Regex a decimal number with comma

LiranBo picture LiranBo · Nov 22, 2013 · Viewed 13.1k times · Source

I'm heaving trouble finding the right regex for decimal numbers which include the comma separator.

I did find a few other questions regarding this issue in general but none of the answers really worked when I tested them

The best I got so far is:

[0-9]{1,3}(,([0-9]{3}))*(.[0-9]+)?

2 main problems so far:

1) It records numbers with spaces between them "3001 1" instead of splitting them to 2 matches "3001" "1" - I don't really see where I allowed space in the regex.

2) I have a general problem with the beginning\ending of the regex.

The regex should match:

3,001
1
32,012,111.2131 

But not:

32,012,11.2131
1132,012,111.2131
32,0112,111.2131
32131

In addition I'd like it to match:

1.(without any number after it)
1,(without any number after it)
as 1

(a comma or point at the end of the number should be overlooked).

Many Thanks! .

Answer

OGHaza picture OGHaza · Nov 22, 2013

This is a very long and convoluted regular expression that fits all your requirements.
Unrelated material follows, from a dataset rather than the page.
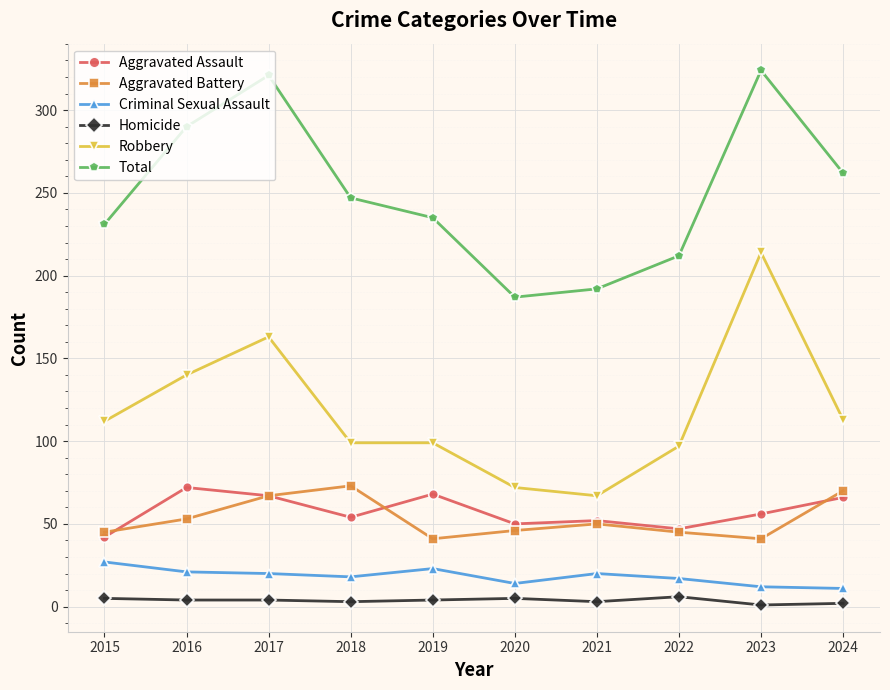

Which series changed the most between 2016 and 2021?

Total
It will work if your regex engine is based on PCRE (hopefully you're using PHP, Delphi or R..).

(?<=[^\d,.]|^)\d{1,3}(,(\d{3}))*((?=[,.](\s|$))|(\.\d+)?(?=[^\d,.]|$))

DEMO on RegExr

The things that make it so long:

  1. Matching multiple numbers on the same line separated by only 1 character (a space) whilst not allowing partial matchs requires a lookahead and a lookbehind.
  2. Matching numbers ending with . and , without including the . or , in the match requires another lookahead.
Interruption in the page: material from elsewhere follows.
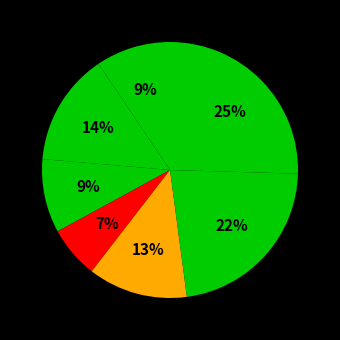

Which slice is the largest?

Sunday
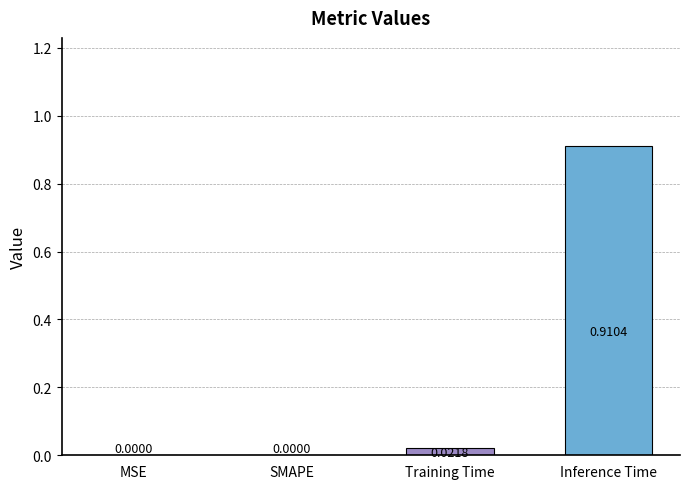

What is the change in value from MSE to Inference Time?

+0.9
(?=[,.](\s|$)) Explanation

When writing this explanation I realised the \s needs to be a (\s|$) to match 1, at the very end of a string.

This part of the regex is for matching the 1 in 1, or the 1,000 in 1,000. so let's say our number is 1,000. (with the . on the end).

Up to this point the regex has matched 1,000, then it can't find another , to repeat the thousands group so it moves on to our (?=[,.](\s|$))

(?=....) means its a lookahead, that means from where we have matched up to, look at whats coming but don't add it to the match.

So It checks if there is a , or a . and if there is, it checks that it's immediately followed by whitespace or the end of input. In this case it is, so it'd leave the match as 1,000

Had the lookahead not matched, it would have moved on to trying to match decimal places.